In January of 2008, I was on active duty at Mountain Home AFB, Idaho. Reverend Samuel “Billy” Kyles, a friend of Dr. King and the organizer of the Memphis Sanitation Worker’s March, provided the keynote address for the base MLK Commemoration Service. Reverend Kyles discussed many details in his address to over 100 military personnel and family members. He talked about his friendship with Dr. King and that the two men held similar views on religion and social causes. Reverend Kyles also discussed how he and Dr. King engaged in discussions about family and shared small talk. He even challenged the audience to follow their dreams in the spirit of remembering Dr. King’s legacy. However, what I remember most from Reverend Kyles’ message is how he described Dr. King’s commitment and unwavering determination to engage in peaceful protest. Dr. King did not approve of negative approaches to gaining rights and freedom; he was troubled by what first happened in Memphis. Whereas Dr. King could have easily avoided returning to Memphis, he returned to ensure that a positive tone prevailed. Reverend Kyles called himself a witness to Dr. King’s assassination, but to me he was also a witness to Dr. King’s courage, selflessness and integrity.

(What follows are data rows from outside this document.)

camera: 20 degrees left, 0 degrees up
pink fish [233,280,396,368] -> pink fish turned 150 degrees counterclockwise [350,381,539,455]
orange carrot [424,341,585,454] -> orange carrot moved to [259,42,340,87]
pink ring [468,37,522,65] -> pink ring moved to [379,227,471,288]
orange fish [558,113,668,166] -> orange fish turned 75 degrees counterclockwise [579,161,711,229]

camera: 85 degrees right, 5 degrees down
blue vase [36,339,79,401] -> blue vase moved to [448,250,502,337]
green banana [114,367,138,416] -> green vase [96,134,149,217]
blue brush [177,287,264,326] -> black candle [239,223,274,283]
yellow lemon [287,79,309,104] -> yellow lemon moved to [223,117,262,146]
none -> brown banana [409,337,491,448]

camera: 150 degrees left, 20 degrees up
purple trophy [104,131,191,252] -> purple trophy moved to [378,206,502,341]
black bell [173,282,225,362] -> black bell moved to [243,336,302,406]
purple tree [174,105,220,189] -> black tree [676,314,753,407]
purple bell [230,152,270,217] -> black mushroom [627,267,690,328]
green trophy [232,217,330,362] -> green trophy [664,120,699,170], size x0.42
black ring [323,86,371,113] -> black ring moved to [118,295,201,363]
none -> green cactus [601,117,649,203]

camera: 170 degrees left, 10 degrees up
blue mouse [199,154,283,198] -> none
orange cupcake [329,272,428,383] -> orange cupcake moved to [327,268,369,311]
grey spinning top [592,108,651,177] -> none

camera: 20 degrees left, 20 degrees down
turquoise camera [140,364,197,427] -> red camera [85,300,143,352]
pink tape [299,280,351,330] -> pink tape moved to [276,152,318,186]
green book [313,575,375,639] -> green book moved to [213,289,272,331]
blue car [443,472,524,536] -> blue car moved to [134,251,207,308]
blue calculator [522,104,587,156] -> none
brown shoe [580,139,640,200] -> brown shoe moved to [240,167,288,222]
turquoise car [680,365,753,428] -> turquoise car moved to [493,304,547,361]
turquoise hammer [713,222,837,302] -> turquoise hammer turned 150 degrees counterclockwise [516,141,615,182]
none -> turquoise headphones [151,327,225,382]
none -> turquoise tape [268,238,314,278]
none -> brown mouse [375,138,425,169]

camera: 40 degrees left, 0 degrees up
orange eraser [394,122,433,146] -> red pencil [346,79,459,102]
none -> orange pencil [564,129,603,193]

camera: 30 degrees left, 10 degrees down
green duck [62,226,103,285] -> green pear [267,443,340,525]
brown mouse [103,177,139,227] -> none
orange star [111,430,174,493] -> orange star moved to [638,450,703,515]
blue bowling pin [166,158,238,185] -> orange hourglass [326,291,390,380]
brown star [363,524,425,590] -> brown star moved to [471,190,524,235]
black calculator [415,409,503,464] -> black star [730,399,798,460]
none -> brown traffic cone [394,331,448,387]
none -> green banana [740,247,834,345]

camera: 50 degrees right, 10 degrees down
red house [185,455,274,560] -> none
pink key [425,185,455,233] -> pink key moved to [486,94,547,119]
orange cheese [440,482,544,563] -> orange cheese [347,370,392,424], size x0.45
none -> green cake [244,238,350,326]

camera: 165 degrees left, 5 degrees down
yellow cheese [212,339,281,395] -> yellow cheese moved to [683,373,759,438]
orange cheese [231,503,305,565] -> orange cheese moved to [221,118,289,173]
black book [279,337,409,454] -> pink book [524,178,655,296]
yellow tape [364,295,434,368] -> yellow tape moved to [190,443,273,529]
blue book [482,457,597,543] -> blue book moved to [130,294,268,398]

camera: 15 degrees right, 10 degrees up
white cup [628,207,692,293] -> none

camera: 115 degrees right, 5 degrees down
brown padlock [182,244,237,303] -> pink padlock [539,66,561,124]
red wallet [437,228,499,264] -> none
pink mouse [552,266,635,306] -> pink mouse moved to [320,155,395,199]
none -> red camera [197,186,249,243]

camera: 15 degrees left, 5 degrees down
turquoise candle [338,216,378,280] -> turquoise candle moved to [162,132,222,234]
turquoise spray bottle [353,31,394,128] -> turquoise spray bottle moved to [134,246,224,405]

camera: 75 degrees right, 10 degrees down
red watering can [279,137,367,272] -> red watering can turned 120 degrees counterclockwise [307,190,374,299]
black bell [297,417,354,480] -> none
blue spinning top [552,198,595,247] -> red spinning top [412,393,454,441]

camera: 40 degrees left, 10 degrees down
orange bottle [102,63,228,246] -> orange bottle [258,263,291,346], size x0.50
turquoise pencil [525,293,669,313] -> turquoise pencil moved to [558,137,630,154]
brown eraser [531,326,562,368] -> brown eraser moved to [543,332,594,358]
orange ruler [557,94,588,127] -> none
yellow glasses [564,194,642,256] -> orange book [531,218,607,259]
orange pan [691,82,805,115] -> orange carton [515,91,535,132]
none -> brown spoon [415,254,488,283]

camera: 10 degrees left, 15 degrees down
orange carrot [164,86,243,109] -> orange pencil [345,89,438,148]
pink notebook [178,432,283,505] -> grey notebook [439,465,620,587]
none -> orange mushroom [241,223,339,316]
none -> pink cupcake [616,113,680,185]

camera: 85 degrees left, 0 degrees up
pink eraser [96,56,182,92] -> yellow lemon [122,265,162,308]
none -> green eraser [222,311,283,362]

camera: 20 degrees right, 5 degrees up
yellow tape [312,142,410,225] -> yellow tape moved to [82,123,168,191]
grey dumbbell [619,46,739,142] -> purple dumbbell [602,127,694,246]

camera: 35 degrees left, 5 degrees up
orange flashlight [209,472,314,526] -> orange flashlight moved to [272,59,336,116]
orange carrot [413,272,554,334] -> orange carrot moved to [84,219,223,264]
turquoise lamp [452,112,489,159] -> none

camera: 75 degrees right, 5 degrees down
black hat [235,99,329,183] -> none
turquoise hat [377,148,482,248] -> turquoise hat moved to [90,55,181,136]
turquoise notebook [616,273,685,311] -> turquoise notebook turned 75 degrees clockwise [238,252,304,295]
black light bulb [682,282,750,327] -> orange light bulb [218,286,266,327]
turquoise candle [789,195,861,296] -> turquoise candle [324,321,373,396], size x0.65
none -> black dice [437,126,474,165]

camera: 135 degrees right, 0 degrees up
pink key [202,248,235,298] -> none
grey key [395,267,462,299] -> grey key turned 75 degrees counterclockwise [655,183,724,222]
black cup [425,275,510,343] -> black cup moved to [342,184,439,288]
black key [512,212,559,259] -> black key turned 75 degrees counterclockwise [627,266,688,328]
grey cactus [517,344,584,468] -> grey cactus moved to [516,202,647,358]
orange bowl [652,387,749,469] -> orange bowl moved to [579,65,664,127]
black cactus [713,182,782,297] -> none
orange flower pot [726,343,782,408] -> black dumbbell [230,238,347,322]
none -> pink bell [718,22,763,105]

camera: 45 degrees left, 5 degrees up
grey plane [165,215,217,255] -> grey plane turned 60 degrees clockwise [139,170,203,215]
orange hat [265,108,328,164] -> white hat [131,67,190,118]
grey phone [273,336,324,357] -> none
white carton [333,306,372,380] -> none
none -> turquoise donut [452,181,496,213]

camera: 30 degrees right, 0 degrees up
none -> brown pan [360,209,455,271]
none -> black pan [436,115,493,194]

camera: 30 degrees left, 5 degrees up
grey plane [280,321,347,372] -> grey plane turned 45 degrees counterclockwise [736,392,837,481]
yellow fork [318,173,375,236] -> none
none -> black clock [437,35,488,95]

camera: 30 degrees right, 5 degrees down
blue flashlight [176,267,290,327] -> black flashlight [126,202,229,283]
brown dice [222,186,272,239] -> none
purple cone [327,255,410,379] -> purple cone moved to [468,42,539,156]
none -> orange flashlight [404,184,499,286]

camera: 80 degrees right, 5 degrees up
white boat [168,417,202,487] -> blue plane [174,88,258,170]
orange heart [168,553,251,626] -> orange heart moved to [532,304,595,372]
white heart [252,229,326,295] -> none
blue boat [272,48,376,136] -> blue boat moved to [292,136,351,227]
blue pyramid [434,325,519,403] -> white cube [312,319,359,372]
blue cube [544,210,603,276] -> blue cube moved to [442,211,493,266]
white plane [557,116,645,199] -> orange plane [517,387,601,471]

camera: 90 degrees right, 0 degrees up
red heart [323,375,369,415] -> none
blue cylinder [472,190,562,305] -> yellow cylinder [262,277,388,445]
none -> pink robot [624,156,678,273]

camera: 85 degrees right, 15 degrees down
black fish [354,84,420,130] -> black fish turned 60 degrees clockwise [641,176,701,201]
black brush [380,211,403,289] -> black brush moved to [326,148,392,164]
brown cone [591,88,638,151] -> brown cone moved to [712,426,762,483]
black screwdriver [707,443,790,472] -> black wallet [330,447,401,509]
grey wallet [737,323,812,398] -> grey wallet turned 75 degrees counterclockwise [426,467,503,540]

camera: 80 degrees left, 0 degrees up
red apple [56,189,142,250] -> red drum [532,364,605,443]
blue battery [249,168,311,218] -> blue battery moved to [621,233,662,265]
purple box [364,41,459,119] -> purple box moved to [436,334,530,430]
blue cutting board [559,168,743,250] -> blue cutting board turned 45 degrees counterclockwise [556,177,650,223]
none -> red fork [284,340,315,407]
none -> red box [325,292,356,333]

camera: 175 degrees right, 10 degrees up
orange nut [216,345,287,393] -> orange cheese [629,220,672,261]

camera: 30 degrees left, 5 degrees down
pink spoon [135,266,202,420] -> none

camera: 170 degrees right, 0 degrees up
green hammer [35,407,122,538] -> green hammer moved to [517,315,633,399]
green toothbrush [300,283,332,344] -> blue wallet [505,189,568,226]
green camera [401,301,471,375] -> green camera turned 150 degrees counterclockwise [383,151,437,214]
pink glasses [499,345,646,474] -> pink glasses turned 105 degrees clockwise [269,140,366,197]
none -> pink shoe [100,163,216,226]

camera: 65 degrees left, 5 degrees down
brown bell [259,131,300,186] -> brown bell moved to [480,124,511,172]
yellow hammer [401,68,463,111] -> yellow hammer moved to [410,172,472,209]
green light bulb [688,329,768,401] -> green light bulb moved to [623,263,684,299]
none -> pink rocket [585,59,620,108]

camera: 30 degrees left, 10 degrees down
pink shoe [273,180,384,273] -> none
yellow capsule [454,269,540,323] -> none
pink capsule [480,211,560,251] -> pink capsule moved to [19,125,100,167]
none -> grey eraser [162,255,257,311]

One might say that Dr. King’s actions to display courage, selflessness and integrity in the face of danger and negativism, were just as important if not more important than his poetic and mesmerizing speeches. This is my opinion and I say this because today the dream that Dr. King once had, has arguably come true. In 2018, many people experience freedom in ways that many others could only dream of 50 years ago. In addition, since Dr. King is no longer here, it is now important for each one of us to maintain the dream as one of the realities of freedom.

I have always admired Dr. King’s great speeches. I was a resident of the MLK National Historic Site in Atlanta, Georgia, near his birth home and the King Center for Nonviolent Social Change from 1998 to 2003. While living there, I learned that Dr. King indeed displayed tremendous courage throughout his short life. He was a man of faith and he chose to put his faith into action. Although he could have found a relative comfort zone and remained quiet, he chose to share a dream that encompassed all people. Because of his selfless example, many men and women devoted their own lives to maintaining the dream. Perhaps all Americans might reflect on at least one thing that can be done in 2018 to maintain the dream.

Dr. King is quoted in his text “Stride Toward Freedom” as saying that, “God is not interested merely in the freedom of black men, and brown men, and yellow men; God is interested in the freedom of the whole human race.” The quote implies that the great Creator understands all human beings. However, if this quote is to have value now, I believe that in 2018 and beyond we might reflect on Dr. King’s own applied emphasis on being selfless, courageous and having integrity in service. He was determined to do things right and to inspire great things. We might further see that maintaining the dream involves accepting responsibility as relates to the attitudes, behaviors and ideals that we project. I must remind myself that freedom comes with a cost; that I must pay each day. I should be determined not so much to be perfect, but to espouse a positive attitude, appropriate behavior and acceptable ideals. Maintaining the dream and the reality of freedom is that there is always work to be done because there are many different perspectives and ways of interpretation in the world today. Of course, no one is perfect and as Dr. King once said in reference to moving ahead, “First, the line of progress is never straight. For a period a movement may follow a straight line and then it encounters obstacles and the path bends. It is like curving around a mountain when you are approaching a city. Often it feels as though you were moving backwards, and you lose sight of your goal; but in fact you are moving ahead, and soon you will see the city again, closer by.”